O Departamento de Defesa planeja investir mais bilhões de dólares em interceptadores, o que pode incluir um novo local de lançamento na costa leste dos Estados Unidos. Desde que o governo Bush começou a colocar o sistema em modo operacional, em 2004, seu índice de insucesso em testes contra ogivas simuladas é da ordem de 56%. O cômputo oficial é de cinco fracassos em nove tentativas, mas críticos dizem que um teste realizado em 2006 representou sucesso apenas parcial, porque o disparo do interceptador apenas resvalou na ogiva.
“Chegar perto do alvo só conta na bocha, não na guerra nuclear”, disse Philip Coyle, antigo funcionário da Casa Branca e antigo diretor de testes de armas no Pentágono, que há muito critica o sistema antimísseis como pouco confiável e os resultados de seus testes como enganosos. Se o teste em que o projétil apenas resvalou na ogiva for classificado como fracassado, o índice de insucesso do sistema seria de 67%.
Os críticos alertam que o sistema provavelmente se sairia ainda pior em uma guerra, porque os testes são roteirizados cuidadosamente. As ogivas simuladas, eles apontam, se movimentam em velocidade muito menor que a de uma ogiva inimiga real. No passado, o fato de que os norte-coreanos dependiam de mísseis de combustível líquido facilitava o trabalho de identificar alvos para os interceptadores de mísseis. Os aviões de reconhecimento e os satélites de observação norte-americanos podiam acompanhar os transportadores de mísseis e os comboios de caminhões usados para transportar combustível.
O processo de abastecer um míssil de combustível demora diversas horas, o que o deixa vulnerável a ataques preventivos e permite aos sistemas de defesa antimísseis instalados na costa oeste dos Estados Unidos que antecipem as prováveis trajetórias. Com a nova geração de armas, os combustíveis sólidos são inseridos na fuselagem do míssil na fábrica, o que elimina a necessidade de abastecê-los em campo. Por isso, o tempo de preparo de um ataque cai de horas para minutos.
“É preocupante”, disse Coyle. “O prazo de alerta diminui”. Especialistas em mísseis dizem que a adoção dos combustíveis sólidos pelos norte-coreanos causou surpresa.
Jeffrey Lewis, especialista em sistemas de foguetes norte-coreanos no Middlebury Institute, apontou no ano passado que Washington havia dado a dois tipos de mísseis submarinos, um alimentado por combustível líquido e um alimentado por combustível sólido, o mesmo código de identificação. Essa falta de distinção, ele diz, sugere que a Coreia do Norte “pegou os Estados Unidos desprevenidos”.

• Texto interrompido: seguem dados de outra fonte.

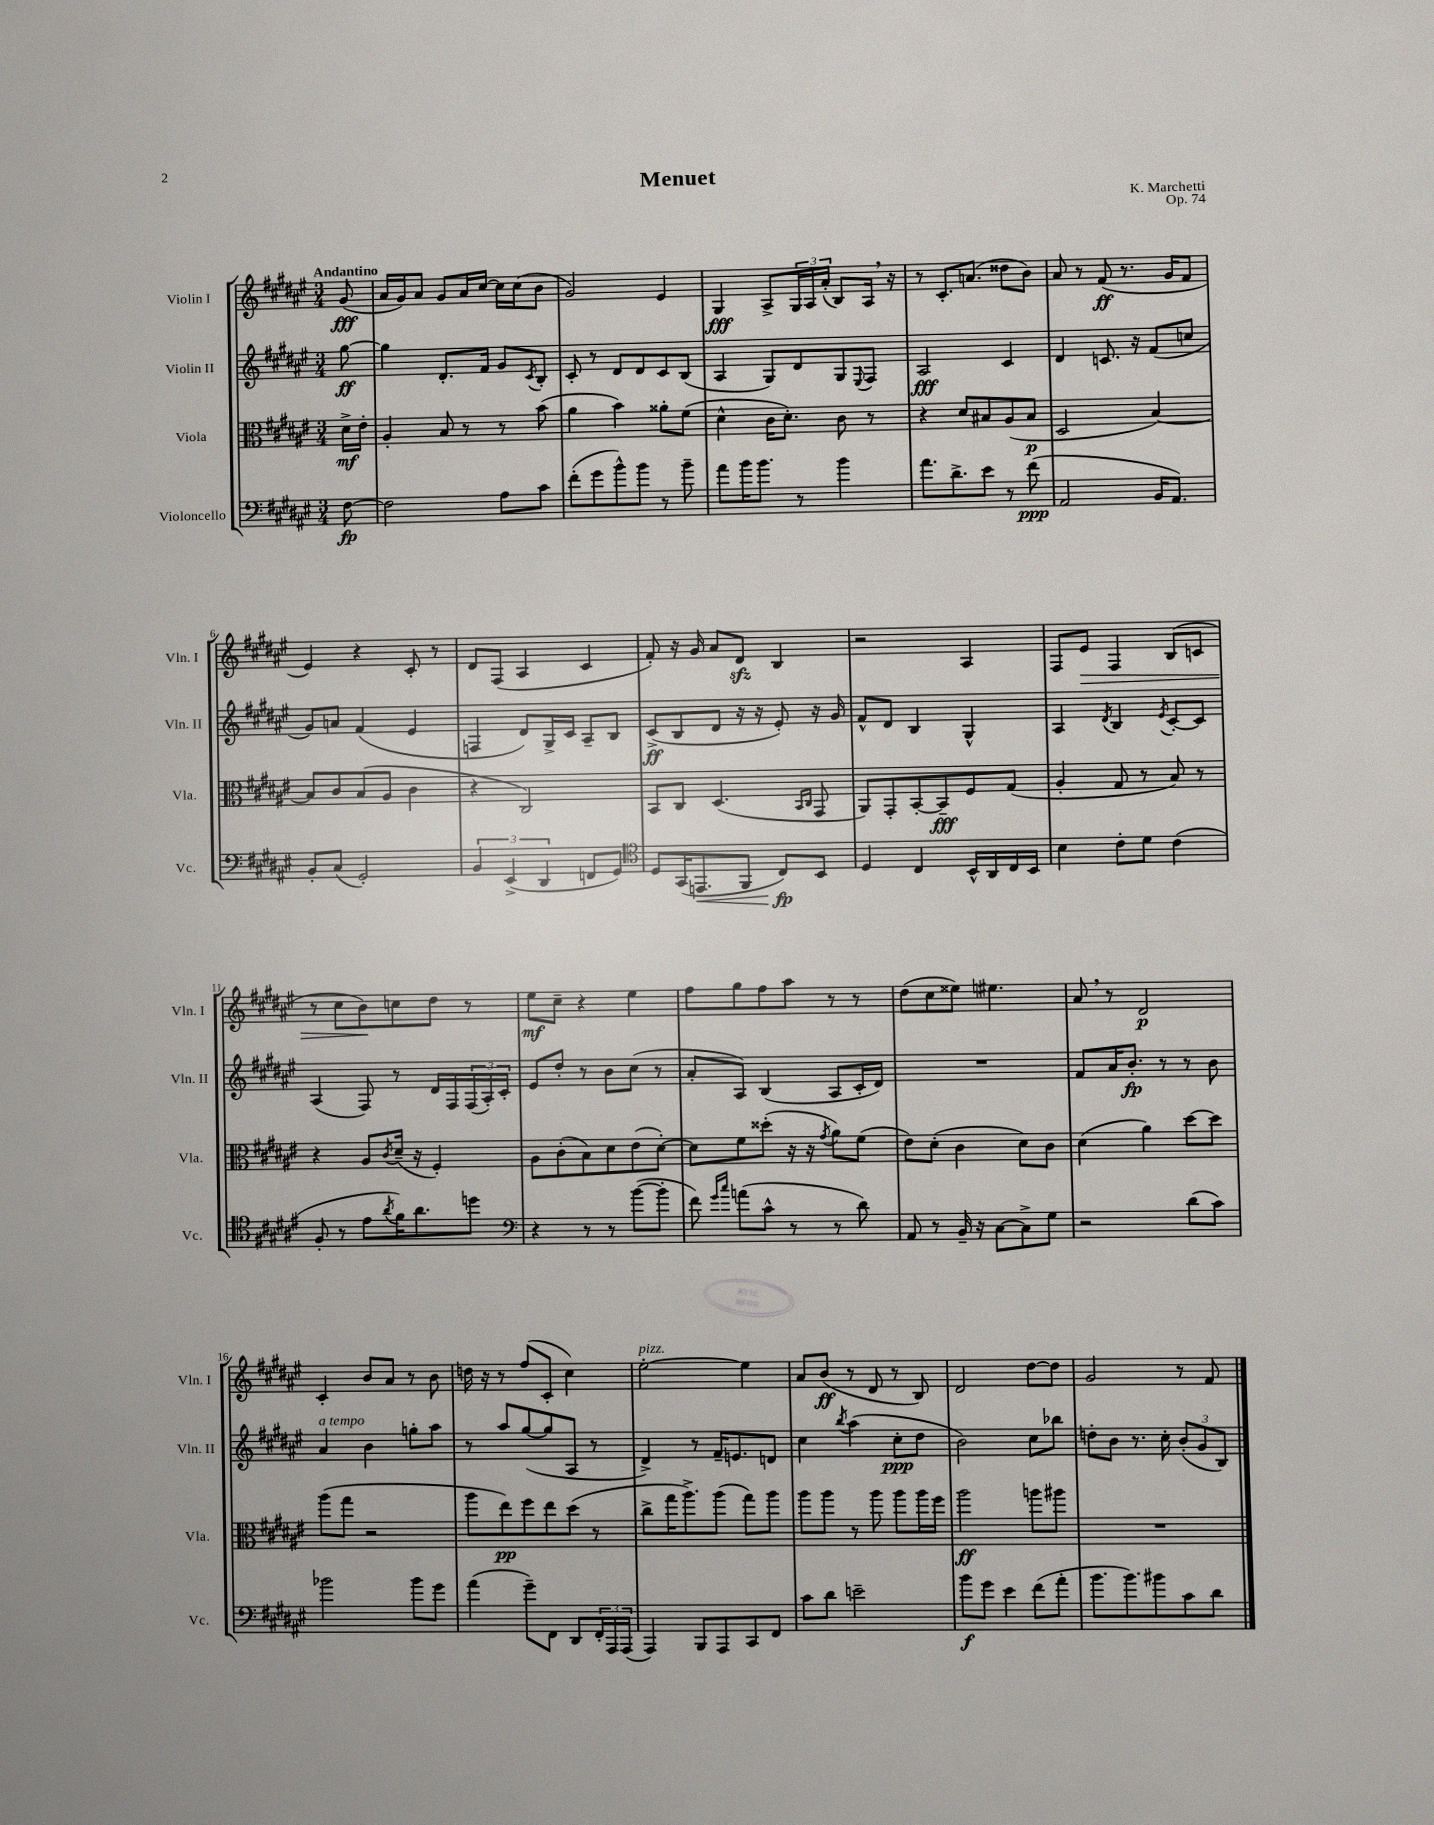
\header { title = "Menuet" composer = "K. Marchetti" opus = "Op. 74" }
<<
\new StaffGroup <<
\new Staff = "s0" \with { instrumentName = "Violin I" shortInstrumentName = "Vln. I" } {
    \clef treble \key fis \major \numericTimeSignature \time 3/4 \partial 8 \tempo "Andantino"
    gis'8\fff( |
    ais'16 gis'16) ais'8 gis'8 ais'16 cis''16~ cis''16 cis''16( b'8 |
    gis'2) eis'4 |
    gis4\fff ais8-> \tuplet 3/2 { gis16 ais16 ais'16-.( } b8) ais16 \breathe r16 |
    r8 cis'8.-. a'8.( disis''8 b'8) |
    ais'8 r8 fis'8\ff( r8. gis'16 fis'8 |
    eis'4) r4 cis'8-. r8 |
    dis'8 fis8( ais4 cis'4 |
    fis'8-.) r16 gis'16 ais'8 dis'8\sfz b4 |
    r2 ais4 |
    fis8 eis'8\> fis4 b8( c'8 |
    r8 cis''8 b'8\!) c''8 dis''8 r8 |
    eis''8\mf cis''8-- r4 eis''4 |
    fis''8 gis''8 fis''8 ais''8 r8 r8 |
    dis''8( cis''8 eisis''8) eis''4. |
    ais'8 \breathe r8 dis'2\p |
    cis'4-. b'8 ais'8 r8 b'8 |
    d''16 r16 r8 fis''8( cis'8-. cis''4) |
    eis''2~-.^\markup { \italic "pizz." } eis''4 |
    ais'8 b'8\ff( r8 dis'8 r8 b8) |
    dis'2 dis''8~ dis''8 |
    gis'2 r8 fis'8 \bar "|." |
}
\new Staff = "s1" \with { instrumentName = "Violin II" shortInstrumentName = "Vln. II" } {
    \clef treble \key fis \major \numericTimeSignature \time 3/4 \partial 8
    gis''8~\ff |
    gis''4 dis'8.-. fis'16 gis'8 \acciaccatura { cis'8 } b8-. |
    cis'8-. r8 dis'8 dis'8 cis'8 b8( |
    ais4 gis8) dis'8 gis8 \appoggiatura { eis8 } fis8 |
    ais2\fff cis'4 |
    dis'4 c'8. r16 fis'8( c''8 |
    gis'8) a'8 fis'4( eis'4 |
    f4 dis'8) gis16-> cis'16 ais8-- b8 |
    cis'8->\ff( b8 dis'8 r16 r16 eis'8-.) r16 gis'16 |
    fis'8-^ dis'8 b4 gis4-^ |
    ais4 \acciaccatura { dis'8 } b4 \acciaccatura { eis'8 } cis'8~-. cis'8 |
    ais4( fis8) r8 dis'16 fis16 \tuplet 3/2 { fis16( ais16-.) cis'16-. } |
    eis'8 dis''8-. r8 b'8 cis''8( r8 |
    ais'8-. ais8) b4( ais8 cis'16-. dis'16) |
    R2. |
    fis'8 ais'16 b'8.-.\fp r8 r8 b'8 |
    ais'4^\markup { \italic "a tempo" } b'4 g''8-. ais''8 |
    r8 ais''8 gis''8~( gis''8 ais8 r8 |
    dis'4->) r8 fis'16-- e'8. d'8 |
    cis''4 \acciaccatura { b''8 } ais''4( cis''8-.\ppp dis''8 |
    b'2) cis''8 bes''8 |
    d''8-. b'8 r8. cis''16-. \tuplet 3/2 { b'8-.( gis'8 b8) } \bar "|." |
}
\new Staff = "s2" \with { instrumentName = "Viola" shortInstrumentName = "Vla." } {
    \clef alto \key fis \major \numericTimeSignature \time 3/4 \partial 8
    dis'16->\mf eis'16-. |
    ais4-. b8 r8 r8 b'8( |
    ais'4 b'4) aisis'8-. fis'8( |
    dis'4-^ cis'16 dis'8.-.) cis'8 r8 |
    r4 dis'8 bis8 ais8( bis8\p |
    dis2 b4~) |
    b8 cis'8 b8( ais8 cis'4 |
    r4 cis2) |
    b,8 cis8 dis4.( \grace { b,16 cis16 } gis,8 |
    ais,8) gis,8-. b,8~-. b,8--\fff fis8 gis8( |
    ais4-. gis8 r8 b8) r8 |
    r4 ais8 \acciaccatura { cis'8 } dis'16--( r16 fis4-.) |
    ais8 cis'8-.( b8) dis'8 eis'8( dis'8~-.) |
    dis'8 fis'8 disis''8-.( r16 r16 \acciaccatura { gis'8 } ais'8) fis'8( |
    eis'8) dis'8-.( cis'4 dis'8) cis'8 |
    dis'4( ais'4) dis''8~ dis''8 |
    ais''8( gis''8 r2 |
    ais''8 eis''8\pp) fis''8 eis''8 dis''8( r8 |
    cis''8-> gis''16 ais''8.->) ais''8( gis''8) ais''8 |
    ais''8 ais''8 r8 ais''8 ais''8 ais''16 fis''16 |
    ais''2\ff a''8 ais''8 |
    R2. \bar "|." |
}
\new Staff = "s3" \with { instrumentName = "Violoncello" shortInstrumentName = "Vc." } {
    \clef bass \key fis \major \numericTimeSignature \time 3/4 \partial 8
    fis8~\fp |
    fis2 ais8 cis'8 |
    fis'8-.( gis'8 b'8-^) b'8 r8 b'8-- |
    ais'8 b'16 b'8. r8 b'4 |
    ais'8. dis'8.-> eis'8 r8 fis'8\ppp( |
    ais,2 b,16 ais,8.) |
    b,8-. cis8( gis,2-.) |
    \tuplet 3/2 { b,4 eis,4->( dis,4 } f,8 gis,8) |
    \clef tenor dis8 gis,16( e,8.\< fis,8 cis8\fp\!) b,8 |
    dis4 cis4 b,16-^ ais,16 cis16 b,16 |
    b4 cis'8-. dis'8 cis'4( |
    fis8-. r8 eis'8 \acciaccatura { ais'8 } fis'16) ais'8. d''8 |
    \clef bass r4 r8 r8 b'8~( b'8-. |
    fis'8) \grace { gis'16 cis''16 } a'8( cis'8-^ r8 r8 dis'8) |
    ais,8 r8 b,16-- r16 cis8~ cis8-> gis8 |
    r2 dis'8( cis'8) |
    bes'2 bes'8 gis'8 |
    ais'4( gis'8--) fis,8 dis,8 \tuplet 3/2 { fis,16-. ais,,16 ais,,16( } |
    ais,,4) b,,8 ais,,8 cis,8 fis,8 |
    cis'8 dis'8 e'2-- |
    b'8\f gis'8 eis'4 fis'8( ais'8-. |
    b'8. b'8.) bis'8 cis'8 dis'8 \bar "|." |
}
>>
>>
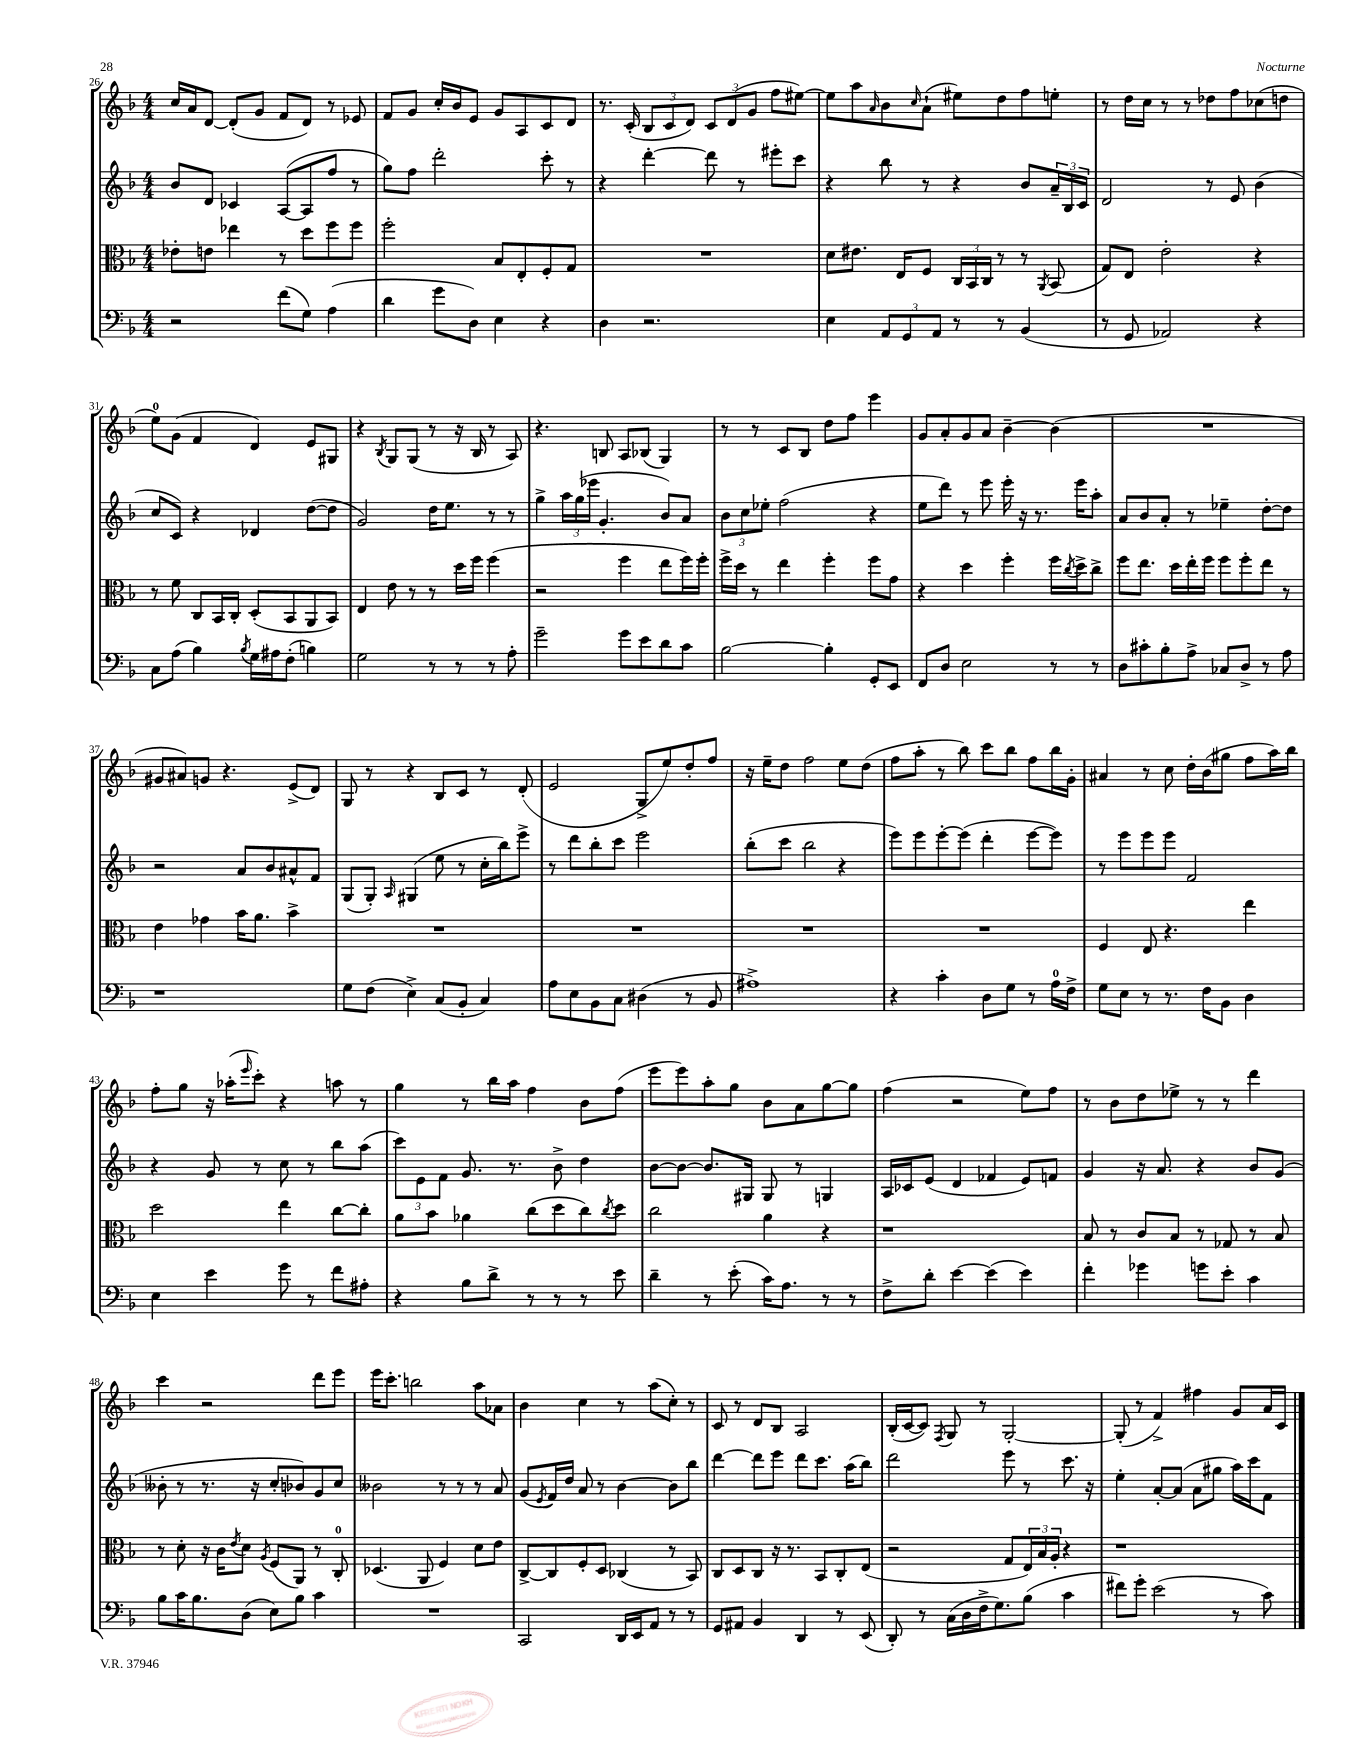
<<
\new StaffGroup <<
\new Staff = "s0" {
    \clef treble \key f \major \numericTimeSignature \time 4/4
    c''16 a'16 d'8~ d'8-.( g'8 f'8 d'8) r8 ees'8 |
    f'8 g'8 c''16-. bes'16 e'8 g'8 a8 c'8 d'8 |
    r8. c'16-.( \tuplet 3/2 { bes8 c'8 d'8) } \tuplet 3/2 { c'8 d'8( g'8 } f''8 eis''8~) |
    eis''8 a''8 \grace { a'16 } bes'8 \grace { c''16 } a'8-!( eis''8) d''8 f''8 e''8-. |
    r8 d''16 c''16 r8 r8 des''8 f''8 ces''8( d''8 |
    e''8-0) g'8( f'4 d'4) e'8 gis8 |
    r4 \acciaccatura { bes8 } g8 g8( r8 r16 bes16 r8 a8) |
    r4. b8 a8 bes8( g4) |
    r8 r8 c'8 bes8 d''8 f''8 e'''4 |
    g'8 a'8-. g'8 a'8 bes'4~-- bes'4( |
    R1 |
    gis'8 ais'8) g'8 r4. e'8->( d'8) |
    g8 r8 r4 bes8 c'8 r8 d'8-.( |
    e'2 g8-> e''8) d''8-. f''8 |
    r16 e''16-- d''8 f''2 e''8 d''8( |
    f''8 a''8-. r8 bes''8) c'''8 bes''8 f''8 bes''16 g'16-. |
    ais'4 r8 c''8 d''16-. bes'16( gis''8 f''8 a''16) bes''16 |
    f''8-. g''8 r16 aes''16-.( \grace { e'''16 } c'''8-.) r4 a''8 r8 |
    g''4 r8 bes''16 a''16 f''4 bes'8 f''8( |
    e'''8 e'''8) a''8-. g''8 bes'8 a'8 g''8~ g''8 |
    f''4( r2 e''8) f''8 |
    r8 bes'8 d''8 ees''8-> r8 r8 d'''4 |
    c'''4 r2 d'''8 e'''8 |
    e'''16 c'''8.-. b''2 a''8 aes'8 |
    bes'4 c''4 r8 a''8( c''8-.) r8 |
    c'8 r8 d'8 bes8 a2 |
    bes16-.( c'16~ c'8) \acciaccatura { f8 } g8 r8 g2~-. |
    g8-.( r8 f'4->) fis''4 g'8 a'16 c'16 \bar "|." |
}
\new Staff = "s1" {
    \clef treble \key f \major \numericTimeSignature \time 4/4
    bes'8 d'8 ces'4 a8~( a8 f''8 r8 |
    g''8) f''8 d'''2-. c'''8-. r8 |
    r4 d'''4~-. d'''8 r8 eis'''8-. c'''8 |
    r4 bes''8 r8 r4 bes'8 \tuplet 3/2 { a'16-- bes16 c'16 } |
    d'2 r8 e'8 bes'4( |
    c''8 c'8) r4 des'4 d''8~( d''8 |
    g'2) d''16 e''8. r8 r8 |
    g''4-> \tuplet 3/2 { a''16 g''16( ees'''16 } g'4.-. bes'8) a'8 |
    \tuplet 3/2 { bes'8 c''8 ees''8-. } f''2( r4 |
    e''8 d'''8) r8 e'''8 e'''16-. r16 r8. e'''16 a''8-. |
    a'8 bes'8 a'8-. r8 ees''4-- d''8~-. d''8 |
    r2 a'8 bes'8 ais'8-^ f'8 |
    g8( g8-.) \grace { a16 } gis4( e''8 r8 c''16-. bes''16) e'''8-> |
    r8 d'''8 bes''8-. c'''8 e'''2 |
    bes''8-.( c'''8 bes''2 r4 |
    e'''8) e'''8 e'''8~-. e'''8( d'''4-. e'''8~ e'''8) |
    r8 e'''8 e'''8 e'''8 f'2 |
    r4 g'8 r8 c''8 r8 bes''8 a''8( |
    \tuplet 3/2 { c'''8) e'8 f'8 } g'8. r8. bes'8-> d''4 |
    bes'8~ bes'8~ bes'8. gis16 gis8 r8 g4 |
    a16 ces'16 e'8( d'4 fes'4 e'8) f'8 |
    g'4 r16 a'8. r4 bes'8 g'8( |
    beses'8-. r8 r8. r16 c''8-. bes'8) g'8 c''8 |
    beses'2 r8 r8 r8 a'8 |
    g'8( \acciaccatura { e'8 } f'16) d''16 a'8 r8 bes'4~ bes'8 bes''8 |
    d'''4~ d'''8 e'''8 d'''8 c'''8. a''16( bes''8) |
    d'''2 e'''8 r8 c'''8. r16 |
    e''4-. a'8~-. a'8( a'8 gis''8 a''16) c'''16 f'8 \bar "|." |
}
\new Staff = "s2" {
    \clef alto \key f \major \numericTimeSignature \time 4/4
    ees'8-. e'8 ees''4 r8 d''8 f''8 f''8 |
    f''2-. bes8 e8-. f8-. g8 |
    R1 |
    d'8 eis'8. e16 f8 \tuplet 3/2 { c16 bes,16 c16 } r8 r8 \acciaccatura { a,8 } bes,8( |
    g8) e8 e'2-. r4 |
    r8 f'8 c8 bes,16 c16-. d8-.( bes,8 a,8 bes,8) |
    e4 e'8 r8 r8 d''16 f''16 f''4( |
    r2 f''4 e''8 f''16) f''16-. |
    f''16-> d''16 r8 e''4 f''4-. f''8 g'8 |
    r4 d''4 f''4-. f''16 \acciaccatura { c''8 } d''16-> c''8-> |
    f''8 e''8. d''16 e''16-. f''16 f''8 f''8-. e''8 r8 |
    e'4 ges'4 bes'16 a'8. bes'4-> |
    R1 |
    R1 |
    R1 |
    R1 |
    f4 e8 r4. e''4 |
    d''2 e''4 c''8~ c''8-. |
    a'8 bes'8 aes'4 c''8( d''8 c''8) \acciaccatura { c''8 } d''8 |
    c''2 a'4 r4 |
    r1 |
    bes8 r8 c'8 bes8 r8 ges8 r8 bes8 |
    r8 d'8-. r16 c'16 \acciaccatura { e'8 } d'8 \acciaccatura { a8 } f8( a,8) r8 c8-0-. |
    des4.( a,8 f4) d'8 e'8 |
    c8~-> c8 f8-. d8 ces4( r8 bes,8) |
    c8 d8 c8 r16 r8. bes,8 c8-. e8( |
    r2 g8 \tuplet 3/2 { e16) bes16 a16-. } r4 |
    r1 \bar "|." |
}
\new Staff = "s3" {
    \clef bass \key f \major \numericTimeSignature \time 4/4
    r2 f'8( g8) a4( |
    d'4 g'8 d8) e4 r4 |
    d4 r2. |
    e4 \tuplet 3/2 { a,8 g,8 a,8 } r8 r8 bes,4( |
    r8 g,8 aes,2) r4 |
    c8 a8( bes4) \acciaccatura { bes8 } g16 ais16 f8-.( b4) |
    g2 r8 r8 r8 a8-. |
    g'2-- g'8 e'8 d'8 c'8 |
    bes2~ bes4-. g,8-. e,8 |
    f,8 d8 e2 r8 r8 |
    d8 cis'8-. bes8-. a8-> ces8 d8-> r8 a8 |
    r1 |
    g8 f8( e4->) c8( bes,8-. c4) |
    a8 e8 bes,8 c8 dis4( r8 bes,8 |
    ais1->) |
    r4 c'4-. d8 g8 r8 a16-0 f16-> |
    g8 e8 r8 r8. f16 bes,8 d4 |
    e4 e'4 g'8 r8 f'8 ais8-. |
    r4 bes8 d'8-> r8 r8 r8 e'8 |
    d'4-- r8 e'8-.( c'16) a8. r8 r8 |
    f8-> d'8-. e'4~ e'4( e'4) |
    f'4-. ges'4 g'8 e'8-. c'4 |
    bes8 c'16 bes8. d8( e8) bes8 c'4 |
    R1 |
    c,2 d,16 e,16 a,8 r8 r8 |
    g,8 ais,8 bes,4 d,4 r8 e,8( |
    d,8-.) r8 c16( d16 f16-> g8.) bes8( c'4 |
    fis'8) g'8-. e'2( r8 c'8) \bar "|." |
}
>>
>>
\layout { \context { \Score currentBarNumber = #26 } }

A Agência Central de Inteligência (CIA) norte-americana contesta essa interpretação e diz que vem acompanhando de perto os desenvolvimentos no ramo do combustível sólido. Mesmo assim, quando Mike Pompeo assumiu como novo diretor da CIA, sua primeira providência organizacional foi criar uma unidade para centralizar todas as atividades de análise e operações clandestinas contra os sistemas nucleares e de mísseis norte-coreanos, o que representa, segundo funcionários norte-americanos, um reconhecimento de que os esforços anteriores eram desconexos. No total, a Coreia do Norte já promoveu quatro testes bem sucedidos de mísseis de combustível sólido, dois no ano passado, dois este ano. Depois de um teste em 21 de maio, executado diante daquilo que Trump definiu como uma “armada” de navios de guerra e submarinos norte-americanos posicionados ao largo da Coreia, o ditador norte-coreano, Kim Jong-un declarou que sua nova linha de mísseis de médio alcance, conhecida como Pukguksong-2, estava pronta para produção em massa e em seguida para serviço ativo.
John Schilling, engenheiro aeroespacial especializado no programa de mísseis norte-coreano, previu no ano passado que a Coreia do Norte precisaria de cinco anos ou mais para colocar um míssil de combustível sólido em operação. Recentemente, depois da sequência de testes bem sucedidos, ele atualizou sua estimativa e disse que os norte-coreanos poderiam começar a colocar os mísseis em serviço este ano.